I'm solving a problem sheet in complex analysis. We defined the pseudo-hyperbolic metric on $\mathbb{D}=\{z\in\mathbb{C}\mid |z| < 1\}$ as $d_{ph}(z,w)=\left|\frac{z-w}{1-\overline{w}z}\right|$ and the pseudo-hyperbolic disc as the set $D_{ph}(a,r)=\{d_{ph}(z,a)<r\}$. Why does for a holomorphic map $\varphi\colon\mathbb{D}\to\mathbb{D}$ the following inclusion hold $$\varphi(D_{ph}(a,r))\subseteq D_{ph}(\varphi(a),r)?$$ I tried computing the conditions but that lead me nowhere. Is there a geometric interpretation of the given inclusion and is it connected to the fact that holomorphic maps on $\mathbb{D}$ are contractions with regard to the metric $d_{ph}$? I computed that the euclidean centre and radius of $D_{ph}(a,r)$ are $\frac{(1-r^2)a}{1-|a|^2r^2}$ and $\frac{(1-|a|^2)r}{1-|a|^2r^2}$ respectively.
Update: I've been thinking thinking for the whole day. From my TA i got the hint: Schwarz-Pick lemma but it doesn't help me.

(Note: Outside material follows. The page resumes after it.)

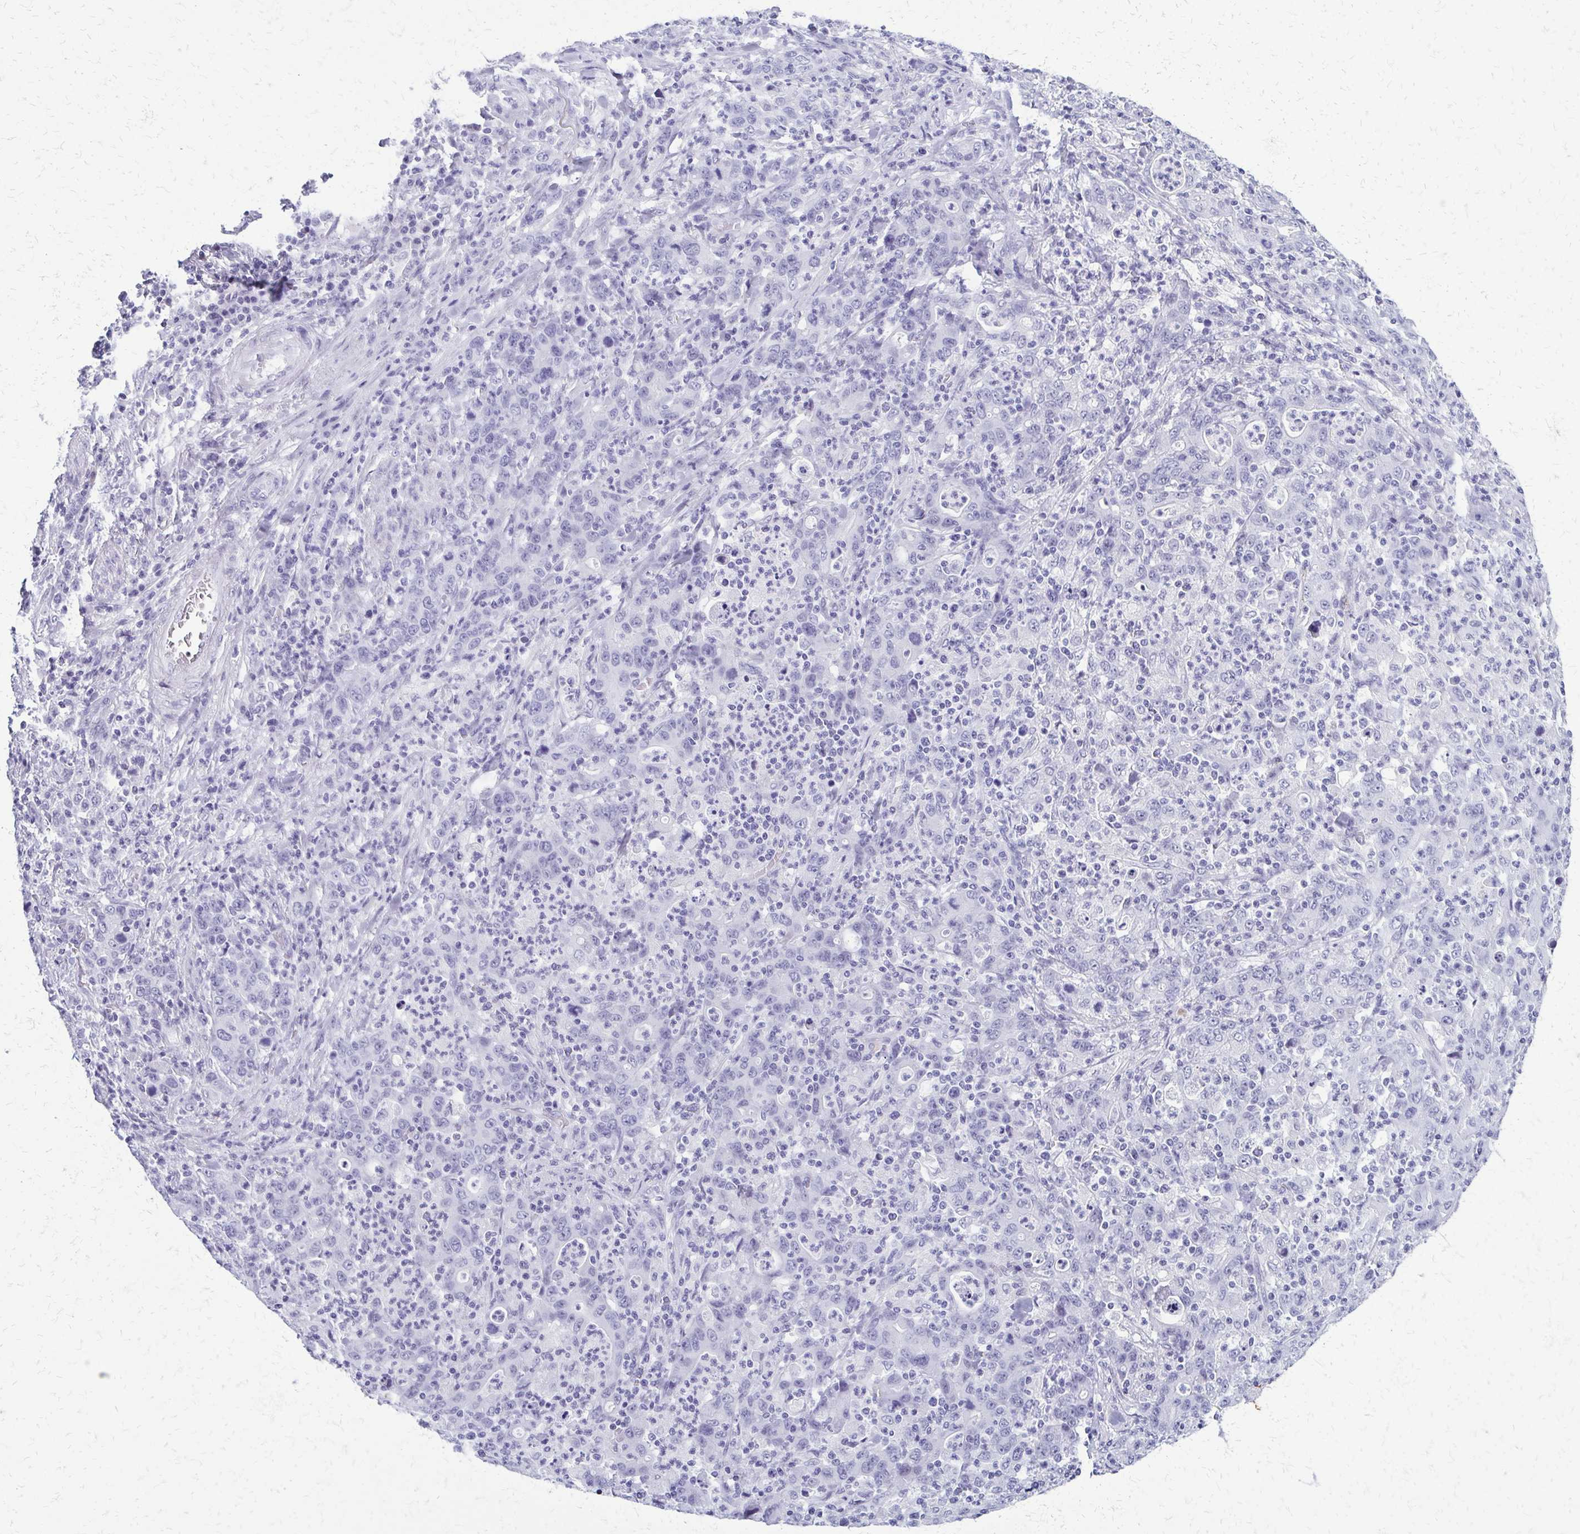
{"staining": {"intensity": "negative", "quantity": "none", "location": "none"}, "tissue": "stomach cancer", "cell_type": "Tumor cells", "image_type": "cancer", "snomed": [{"axis": "morphology", "description": "Adenocarcinoma, NOS"}, {"axis": "topography", "description": "Stomach, upper"}], "caption": "Tumor cells are negative for protein expression in human stomach cancer (adenocarcinoma). (DAB immunohistochemistry, high magnification).", "gene": "FAM162B", "patient": {"sex": "male", "age": 69}}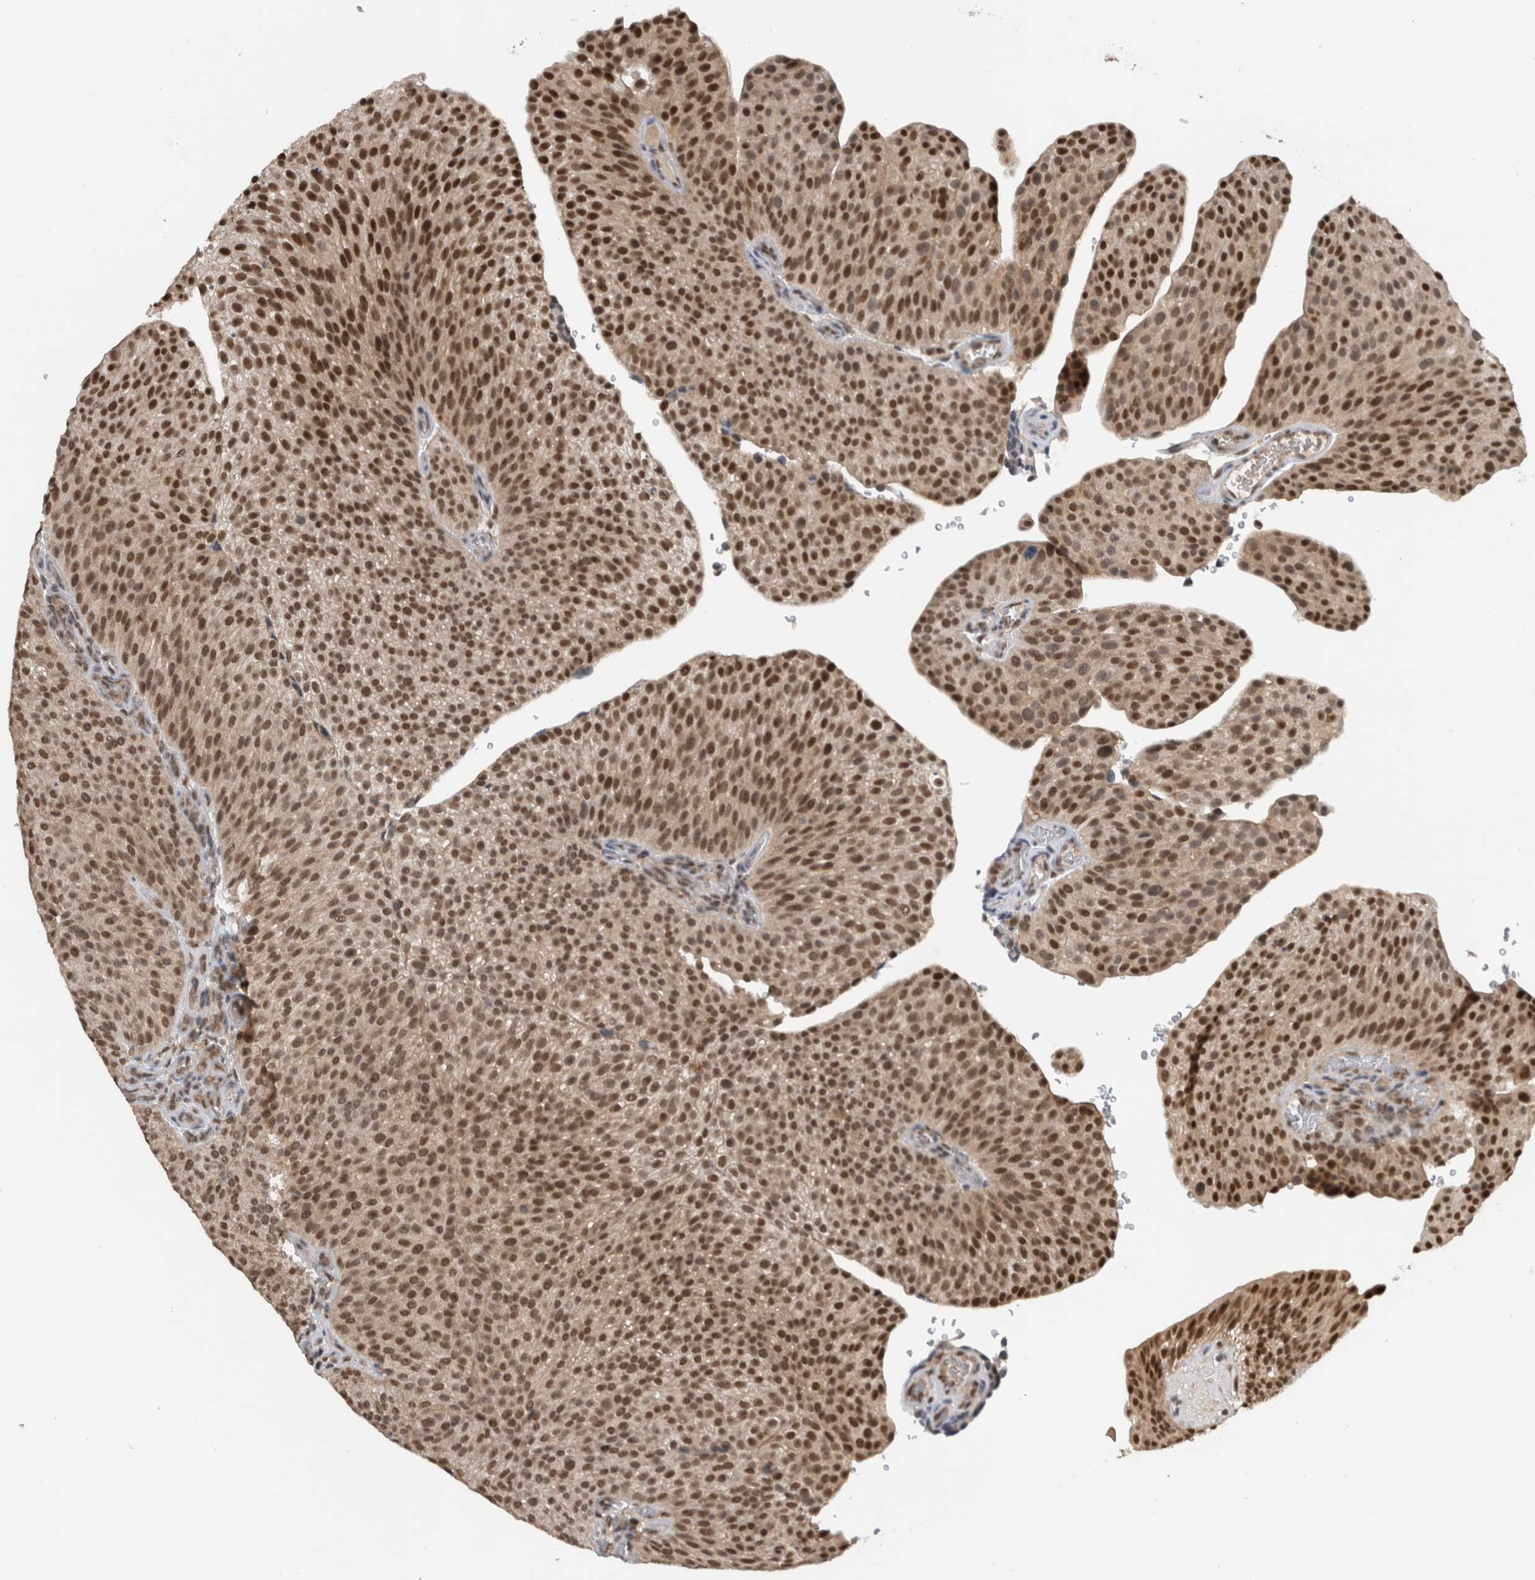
{"staining": {"intensity": "strong", "quantity": ">75%", "location": "nuclear"}, "tissue": "urothelial cancer", "cell_type": "Tumor cells", "image_type": "cancer", "snomed": [{"axis": "morphology", "description": "Normal tissue, NOS"}, {"axis": "morphology", "description": "Urothelial carcinoma, Low grade"}, {"axis": "topography", "description": "Smooth muscle"}, {"axis": "topography", "description": "Urinary bladder"}], "caption": "Immunohistochemical staining of human low-grade urothelial carcinoma shows high levels of strong nuclear protein expression in approximately >75% of tumor cells. The staining is performed using DAB (3,3'-diaminobenzidine) brown chromogen to label protein expression. The nuclei are counter-stained blue using hematoxylin.", "gene": "SPAG7", "patient": {"sex": "male", "age": 60}}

Yes we can use Schwarz-Pick Lemma. In shorts Schwarz-Pick Lemma states that holomorphic functions are distance decreasing. So lets begin the proof: Let $z\in \varphi(D_{ph}(a,r))\implies \exists \alpha \in D_{ph}(a,r)$ such that $\varphi(\alpha)=z$. Since $\alpha \in D_{ph}(a,r) \implies d_{ph}(\alpha,a)= \frac{\alpha-a}{1-\bar{a}\alpha}< r$, as Schwarz-Pick lemma is distance decreasing $\implies d_{ph}(\varphi(\alpha),\varphi(a))<d_{ph}(\alpha,a)<r $ and $\implies z\in D_{ph}(\varphi(a),r)$ and hence the inequality.